For 120 story high building, 63.43° is the optimal angle and for the other heights, 45° is the optimum angle (Figure 15). Although, for this kind of bracing pattern, optimum angle is again between 45° and 63.43° but variation of shear lag ratio does not follow the path of building’s stiffness (Figure 14 and Figure 15).

Figure 15. Top lateral deflection vs. varying angle of bracing system for buildings of Model 2.

Figure 15. Top lateral deflection vs. varying angle of bracing system for buildings of Model 2.

9.3. Results for Buildings of Model 3

For this kind of bracing pattern, 63.43° is the optimal angle for the heights of 120 stories and for the other heights, 45° is the optimum angle of diagonal bracings (Figure 16).

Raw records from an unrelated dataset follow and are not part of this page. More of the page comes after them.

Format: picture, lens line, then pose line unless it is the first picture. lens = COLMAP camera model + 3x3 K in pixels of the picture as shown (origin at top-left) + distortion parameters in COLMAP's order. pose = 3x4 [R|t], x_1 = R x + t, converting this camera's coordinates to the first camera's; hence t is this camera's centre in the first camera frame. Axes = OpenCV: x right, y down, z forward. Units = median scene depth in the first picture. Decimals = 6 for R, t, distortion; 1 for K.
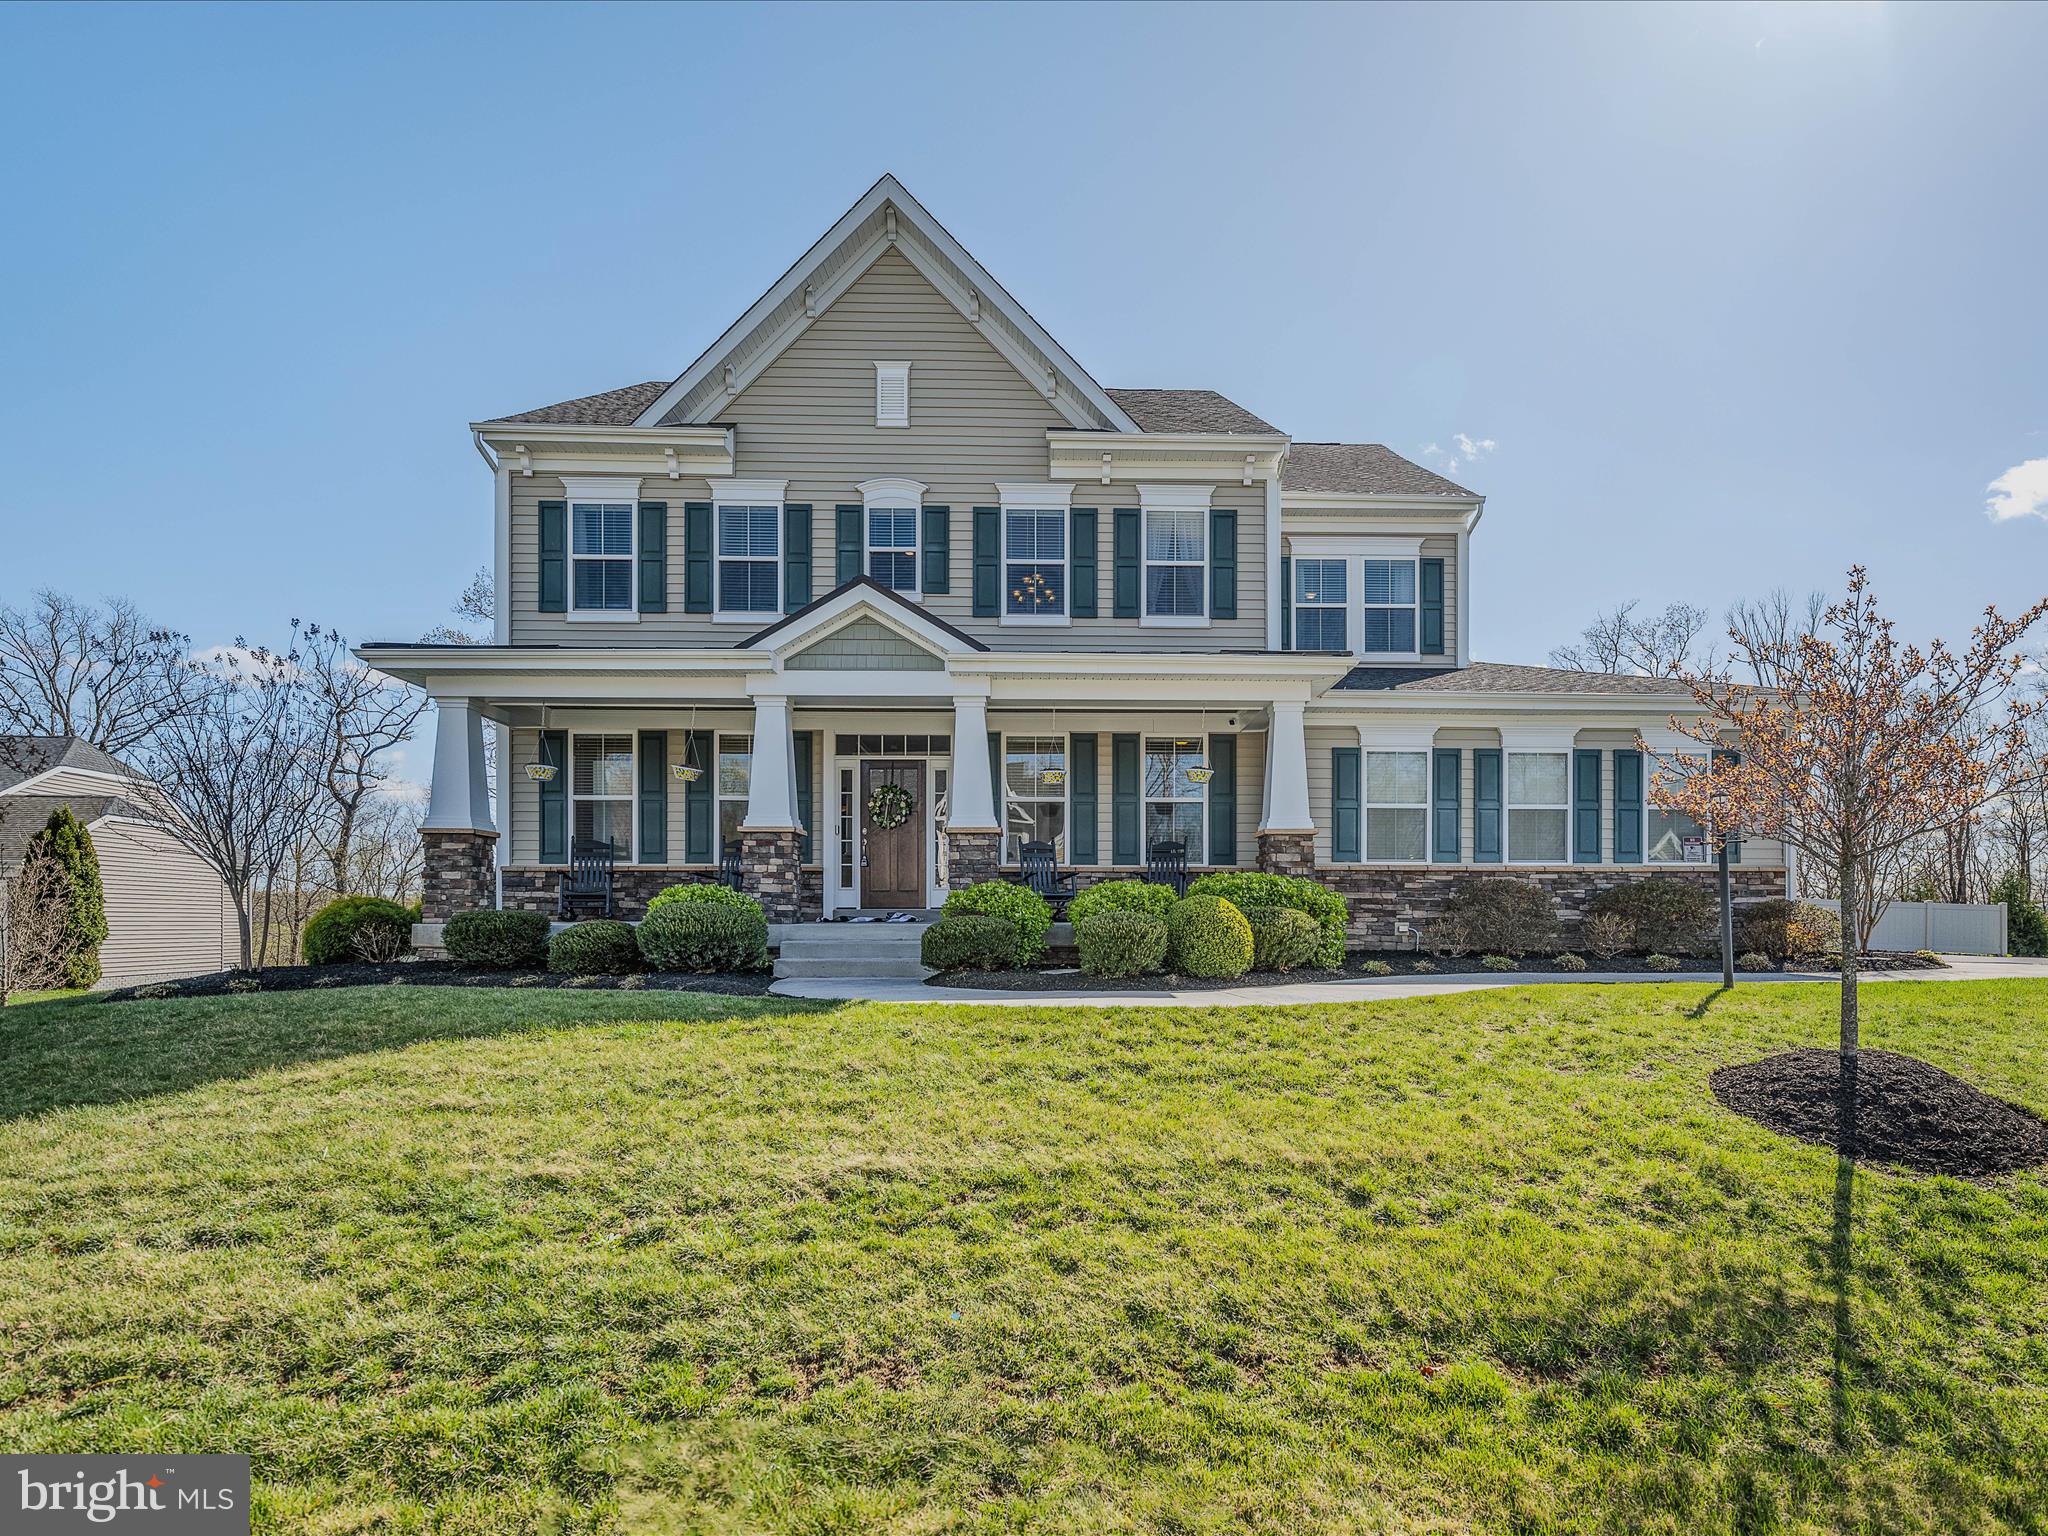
lens RADIAL K [[1092.5, 0, 1073.9], [0, 1092.5, 933.1], [0, 0, 1]] dist [-0.001554, 0.000498]
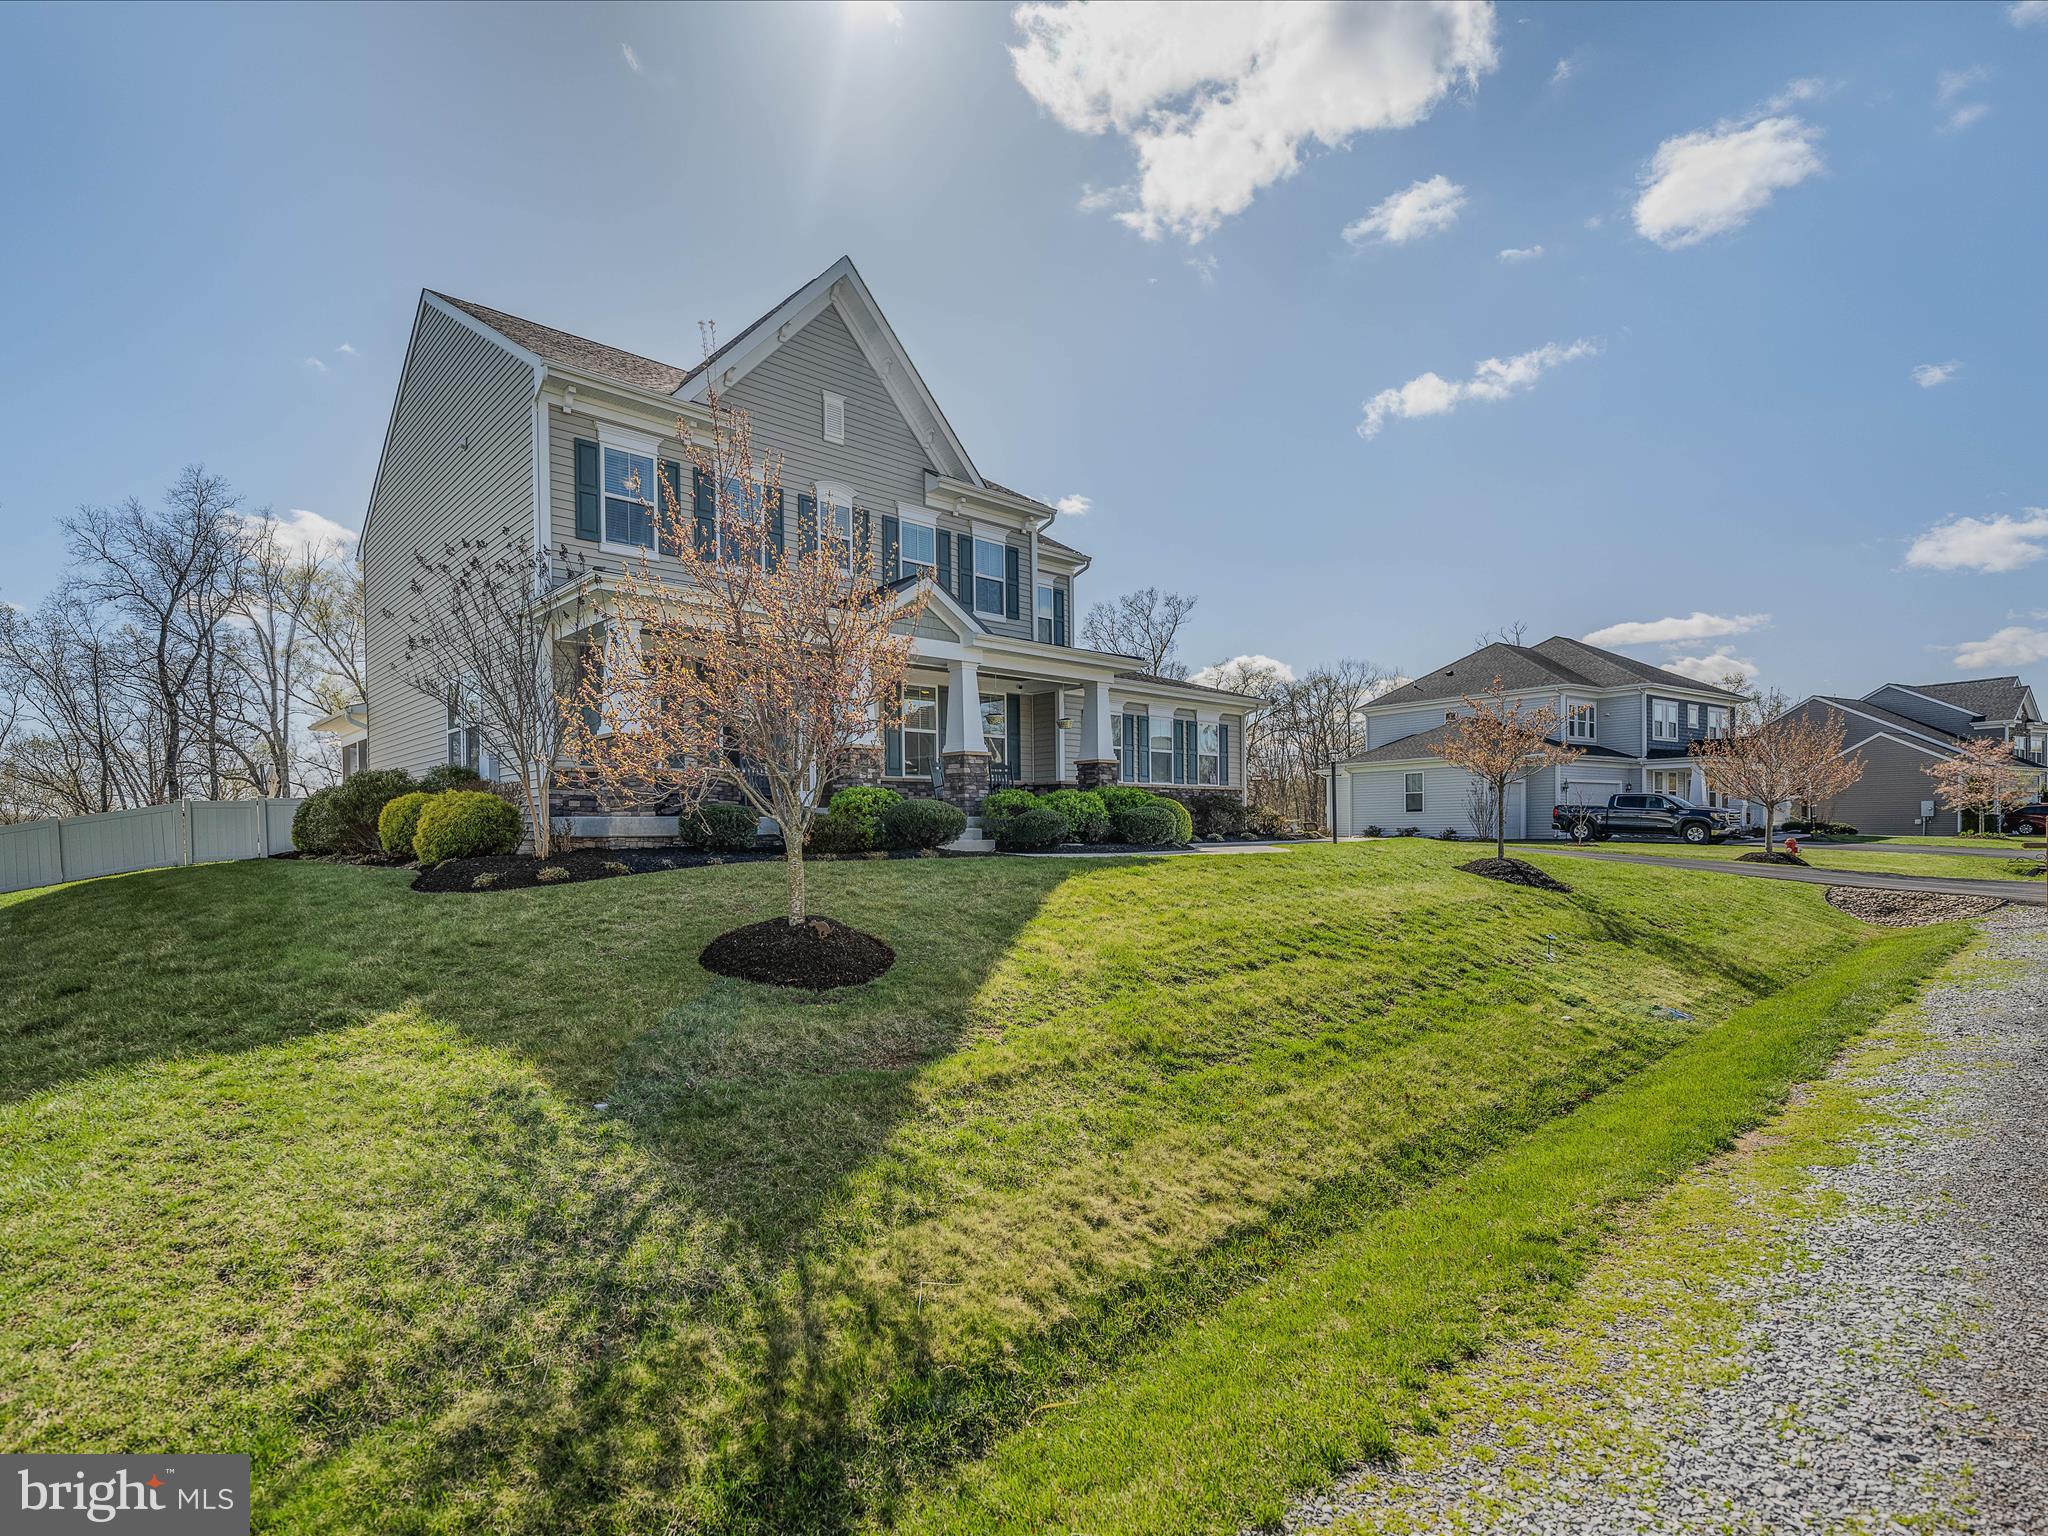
lens RADIAL K [[996.3, 0, 917.4], [0, 996.3, 849.9], [0, 0, 1]] dist [-0.004832, -0.001715]
pose [[0.784955, -0.020201, 0.619223, -0.864430], [0.016320, 0.999796, 0.011929, 0.016905], [-0.619337, 0.000742, 0.785125, -0.009031]]
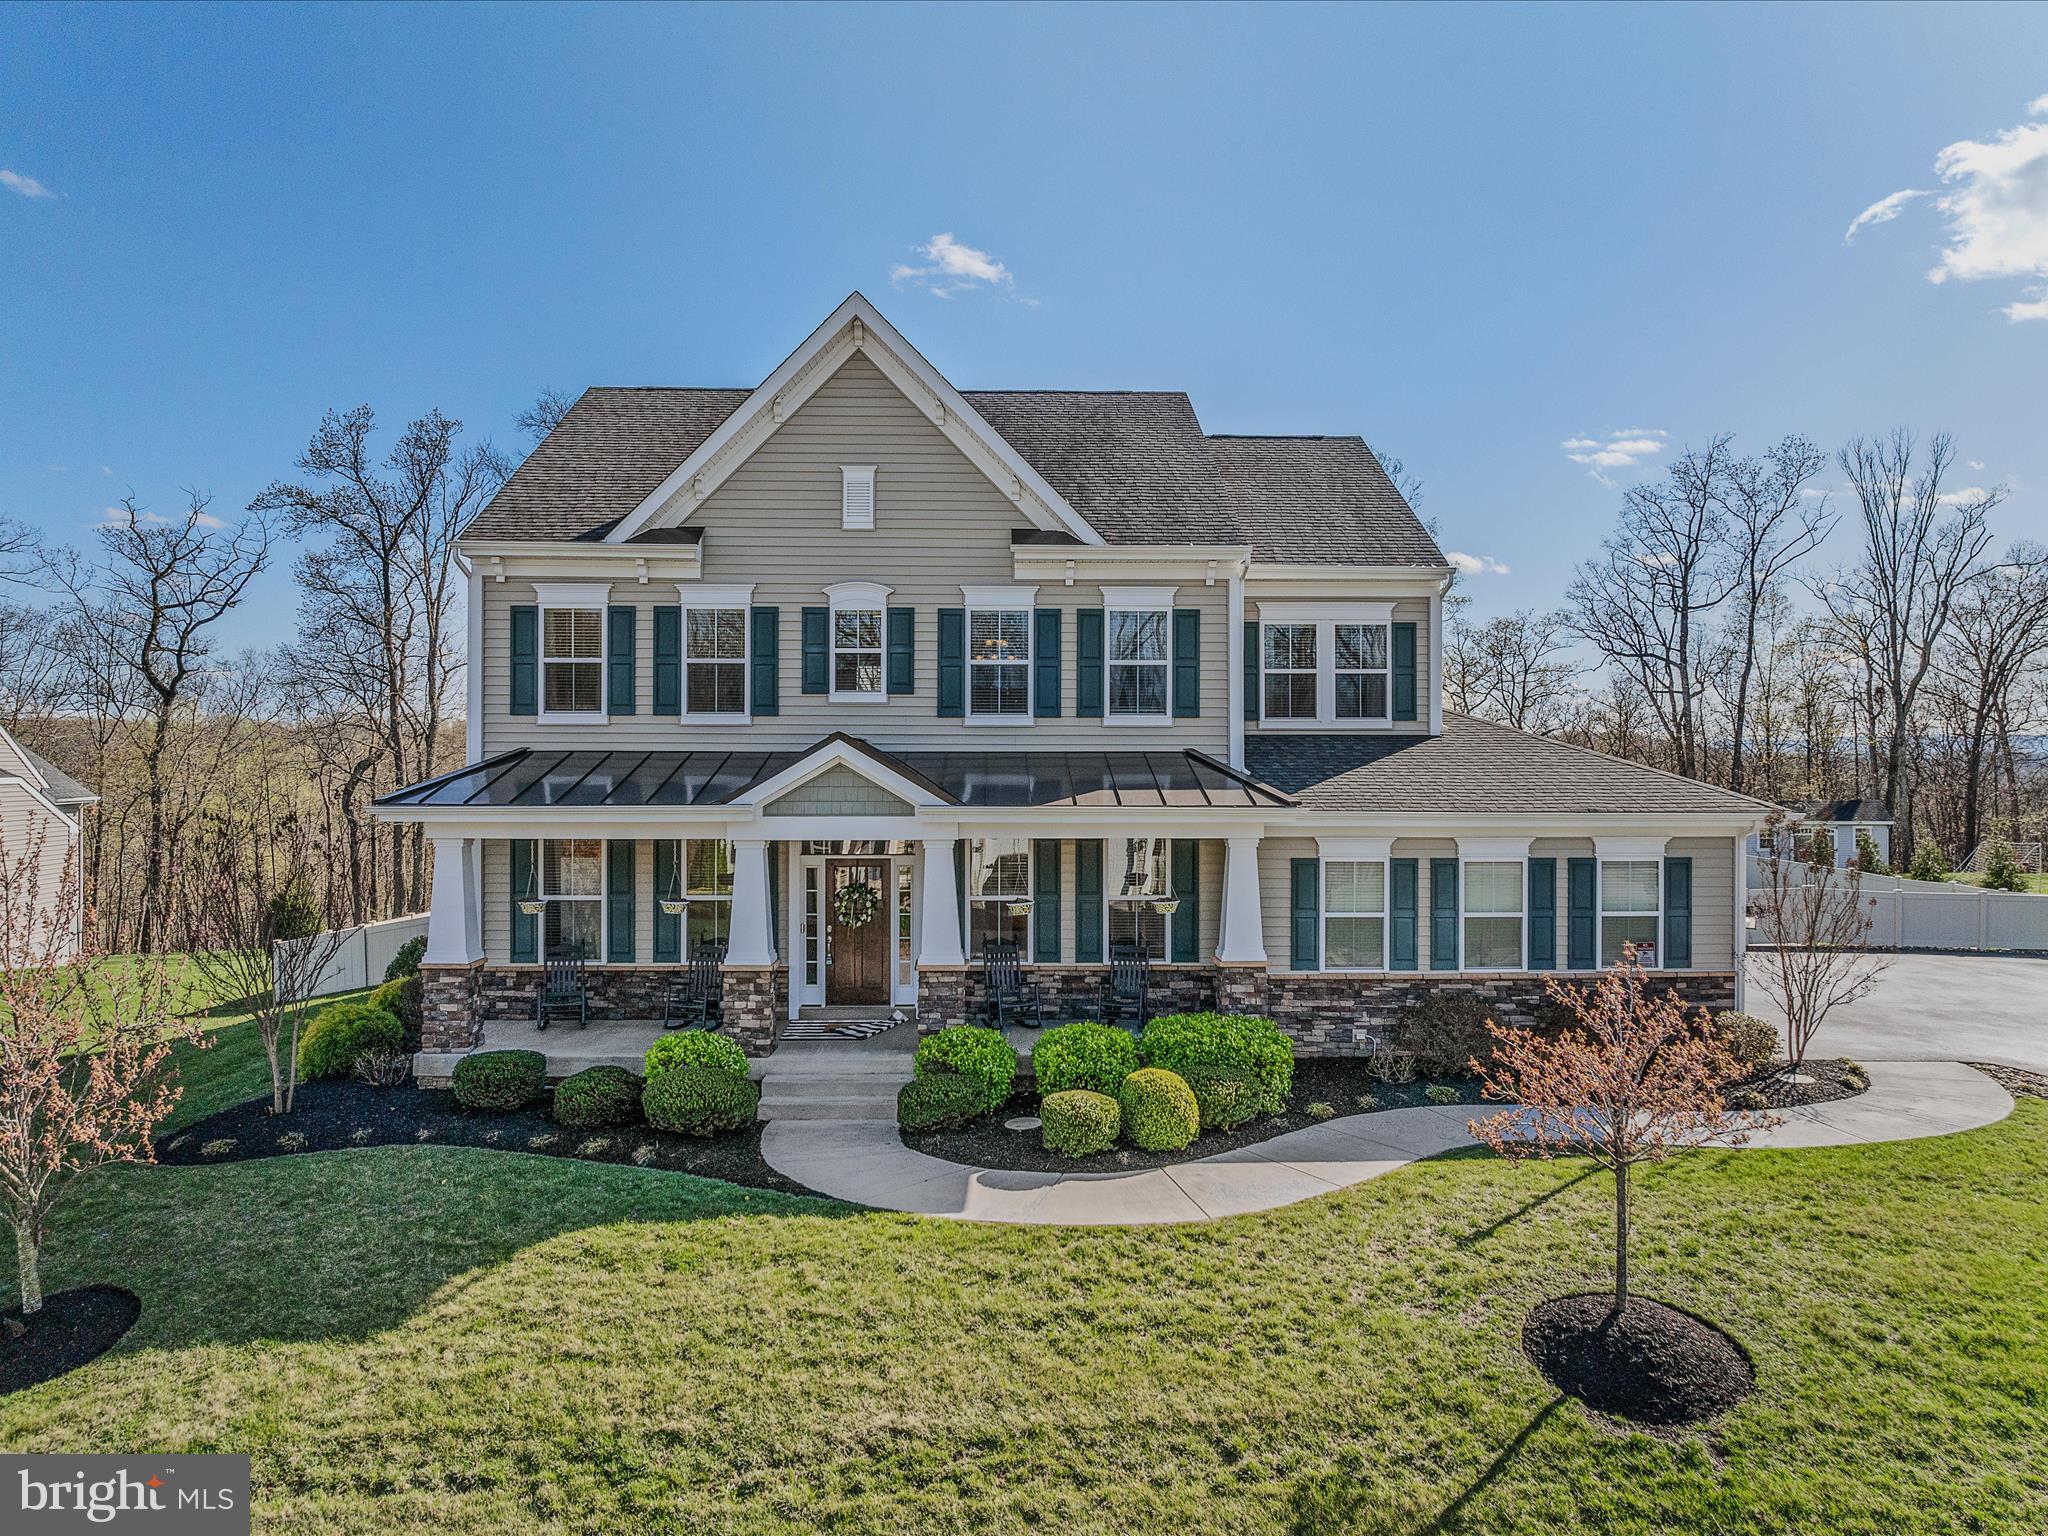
lens RADIAL K [[1443.2, 0, 1030.9], [0, 1443.2, 763.7], [0, 0, 1]] dist [-0.037545, 0.001976]
pose [[0.999988, 0.001663, -0.004504, -0.000168], [-0.001678, 0.999994, -0.003185, -0.249392], [0.004499, 0.003193, 0.999985, -0.338206]]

Shear lag ratio is minimum for bracing angle of 63.43° for heights of 120 and 96 stories and for the rest of the heights, 45° is the minimum angle (refer to Figure 17).

For this kind of pattern, results show that for the bracing angle of 75.96° and higher, buildings’ stiffness is not varying in a regular path with the further increase of bracing angle. It increases once and decreases again.

Figure 16. Top lateral deflection vs. varying angle of bracing system for buildings of Model 3.

Figure 16. Top lateral deflection vs. varying angle of bracing system for buildings of Model 3.

Figure 17. Variation of shear lag with varying angle of bracing system for buildings of Model 3.

Figure 17. Variation of shear lag with varying angle of bracing system for buildings of Model 3.

9.4. Results for Buildings of Model 4

For this kind of pattern, buildings 120, 96 and 72 stories high, a 63.43° bracing angle is the optimum angle, and for 48 and 36 story high buildings, 45° is the optimal angle (Figure 18).

Alike building Model 3, shear lag ratio is minimum for bracing angle 63.43° for heights of 120 and 96 stories and for the rest of the heights, 45° is the minimum angle (Figure 19).

Figure 18. Top lateral deflection vs. varying angles of bracing systems for buildings of Model 4.

Figure 18. Top lateral deflection vs. varying angles of bracing systems for buildings of Model 4.

Figure 19. Variation of shear lag with varying angles of bracing systems for buildings of Model 4.

Figure 19. Variation of shear lag with varying angles of bracing systems for buildings of Model 4.

It can also be observed in the graphs of Figure 18 that, beyond a bracing angle of 63.43°, variations in stiffness of buildings follows a sporadic path.

10. Conclusions

Looking closely at the results of all building models together, except for building Model 2, all buildings of whatever height, bracing angle between 45° and 63.43° is the critical variation which is giving the least value of lateral deflection as well as of shear lag ratio. For building Model 2, shear lag ratio is not minimal in this variation only.

It is found that for all building models, bracing angle of 63.43° is showing the least lateral deflection for 120-story high building and for 48 and 36 stories high buildings, least top lateral deflection is achieved for the bracing angle of 45° for all heights. For the heights between 120 and 48 stories, least lateral deflection is fluctuating among the values 63.43° and 45° for all models.

Again, building Models 1 and 2 have two bracing elements in a cross section of any panel whereas Models 3 and 4 have only one bracing element in a panel. Therefore, for a material saving design perspective, it is not possible to compare all four models together but can be done separately.

Among all models, the lateral deflection of 120-story high buildings with bracing angle of 63.43° is taken and compared (Figure 20). It can be concluded with this comparison that the bracing pattern of building Model 1 is the best selection among Models 1 and 2 and building Model 4 is best selection among Models 3 and 4.

Among all building models, it is found that for buildings of Model 1, shear lag varies in line with variations in a building’s stiffness. Although providing other configurations of bracing in a building does not seem to have a negative effect, the bracing configuration of Model 1 was found to be the best selection among all models.

Figure 20. Top lateral deflection of buildings 120 stories high with bracing angle of 63.43° for all models.

Figure 20. Top lateral deflection of buildings 120 stories high with bracing angle of 63.43° for all models.